GIVEN RECORDS
......

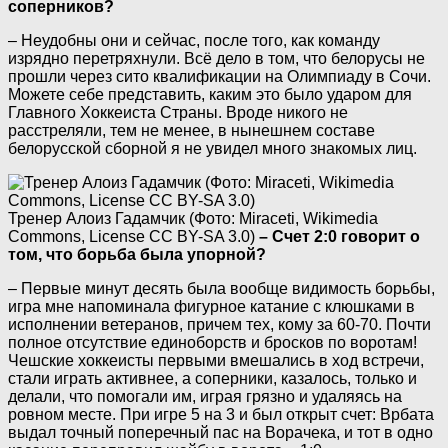
соперников?
– Неудобны они и сейчас, после того, как команду
изрядно перетряхнули. Всё дело в том, что белорусы не
прошли через сито квалификации на Олимпиаду в Сочи.
Можете себе представить, каким это было ударом для
Главного Хоккеиста Страны. Вроде никого не
расстреляли, тем не менее, в нынешнем составе
белорусской сборной я не увидел много знакомых лиц.
Тренер Алоиз Гадамчик (Фото: Miraceti, Wikimedia
Commons, License CC BY-SA 3.0)
– Счет 2:0 говорит о
том, что борьба была упорной?
– Первые минут десять была вообще видимость борьбы,
игра мне напоминала фигурное катание с клюшками в
исполнении ветеранов, причем тех, кому за 60-70. Почти
полное отсутствие единоборств и бросков по воротам!
Чешские хоккеисты первыми вмешались в ход встречи,
стали играть активнее, а соперники, казалось, только и
делали, что помогали им, играя грязно и удаляясь на
ровном месте. При игре 5 на 3 и был открыт счет: Врбата
выдал точный поперечный пас на Ворачека, и тот в одно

......

Arrange the lines of the material as a JSON list of strings, one string per line, with blank lines omitted. Leave the picture out.

[
  "соперников?",
  "– Неудобны они и сейчас, после того, как команду",
  "изрядно перетряхнули. Всё дело в том, что белорусы не",
  "прошли через сито квалификации на Олимпиаду в Сочи.",
  "Можете себе представить, каким это было ударом для",
  "Главного Хоккеиста Страны. Вроде никого не",
  "расстреляли, тем не менее, в нынешнем составе",
  "белорусской сборной я не увидел много знакомых лиц.",
  "Тренер Алоиз Гадамчик (Фото: Miraceti, Wikimedia",
  "Commons, License CC BY-SA 3.0)",
  "– Счет 2:0 говорит о",
  "том, что борьба была упорной?",
  "– Первые минут десять была вообще видимость борьбы,",
  "игра мне напоминала фигурное катание с клюшками в",
  "исполнении ветеранов, причем тех, кому за 60-70. Почти",
  "полное отсутствие единоборств и бросков по воротам!",
  "Чешские хоккеисты первыми вмешались в ход встречи,",
  "стали играть активнее, а соперники, казалось, только и",
  "делали, что помогали им, играя грязно и удаляясь на",
  "ровном месте. При игре 5 на 3 и был открыт счет: Врбата",
  "выдал точный поперечный пас на Ворачека, и тот в одно"
]